■ What is required ■
Each record below should be returned exactly, with its pictures left out.

——————————

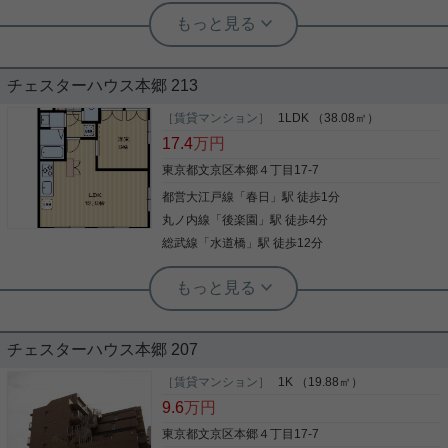
も充実します。住まいを楽しむ。そうすれば、より
実用春日ホーム 小石川店 谷口淳
快適な生活を送ることができるでしょう。快適な住
給湯 TVインターホン 温水洗浄便座 洗
まいをお客様と共にお探し致します。
面所独立 敷地内ごみ置き場
チェスターハウス本郷 213
収納はシューズボックス・玄関収納など豊富なの
で、広々と空間を利用することも可能です。室内設
［賃貸マンション］
1LDK （38.08㎡）
備は洗面所独立・浴室乾燥機など充実した設備を備
17.4
万円
え付けています。専用ボックスがあるので、配達員
と顔を合わせずに宅配便を受け取れます。セキュリ
東京都文京区本郷４丁目17-7
ティ面は、オートロック・TVインターホンなどを備
都営大江戸線
「
春日
」駅 徒歩1分
写真(9)
え付けているので安心して暮らせます。防犯カメラ
が設置されており、トラブルや犯罪への不安も和ら
丸ノ内線
「
後楽園
」駅 徒歩4分
詳細を見る
ぎます。2つの調理を同時に進行できて料理の効率
総武線
「
水道橋
」駅 徒歩12分
を上げられる、2口コンロが付いています。文京区
や東京都三田線白山駅付近であなたのライフスタイ
実用春日ホーム 春日町店 宮﨑由実
ルに合ったお部屋を見つけましょう。当社スタッフ
２駅利用可能の立地にある１LDKタイ
が全力でサポート致します。
プのお部屋のご紹介です！
チェスターハウス本郷 207
☆敷金なし ☆ルームシェア可 ※姉妹、兄弟いかが
でしょうか。 ☆二人入居可 ☆単身者可 ☆バストイ
［賃貸マンション］
1K （19.88㎡）
レ別・独立洗面台 お気軽にお問い合わせくださいま
9.6
万円
せ。
東京都文京区本郷４丁目17-7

——————————

■ Your response ■
も充実します。住まいを楽しむ。そうすれば、より
実用春日ホーム 小石川店 谷口淳
快適な生活を送ることができるでしょう。快適な住
給湯 TVインターホン 温水洗浄便座 洗
まいをお客様と共にお探し致します。
面所独立 敷地内ごみ置き場
チェスターハウス本郷 213
収納はシューズボックス・玄関収納など豊富なの
で、広々と空間を利用することも可能です。室内設
［賃貸マンション］
1LDK （38.08㎡）
備は洗面所独立・浴室乾燥機など充実した設備を備
17.4
万円
え付けています。専用ボックスがあるので、配達員
と顔を合わせずに宅配便を受け取れます。セキュリ
東京都文京区本郷４丁目17-7
ティ面は、オートロック・TVインターホンなどを備
都営大江戸線
「
春日
」駅 徒歩1分
写真(9)
え付けているので安心して暮らせます。防犯カメラ
が設置されており、トラブルや犯罪への不安も和ら
丸ノ内線
「
後楽園
」駅 徒歩4分
詳細を見る
ぎます。2つの調理を同時に進行できて料理の効率
総武線
「
水道橋
」駅 徒歩12分
を上げられる、2口コンロが付いています。文京区
や東京都三田線白山駅付近であなたのライフスタイ
実用春日ホーム 春日町店 宮﨑由実
ルに合ったお部屋を見つけましょう。当社スタッフ
２駅利用可能の立地にある１LDKタイ
が全力でサポート致します。
プのお部屋のご紹介です！
チェスターハウス本郷 207
☆敷金なし ☆ルームシェア可 ※姉妹、兄弟いかが
でしょうか。 ☆二人入居可 ☆単身者可 ☆バストイ
［賃貸マンション］
1K （19.88㎡）
レ別・独立洗面台 お気軽にお問い合わせくださいま
9.6
万円
せ。
東京都文京区本郷４丁目17-7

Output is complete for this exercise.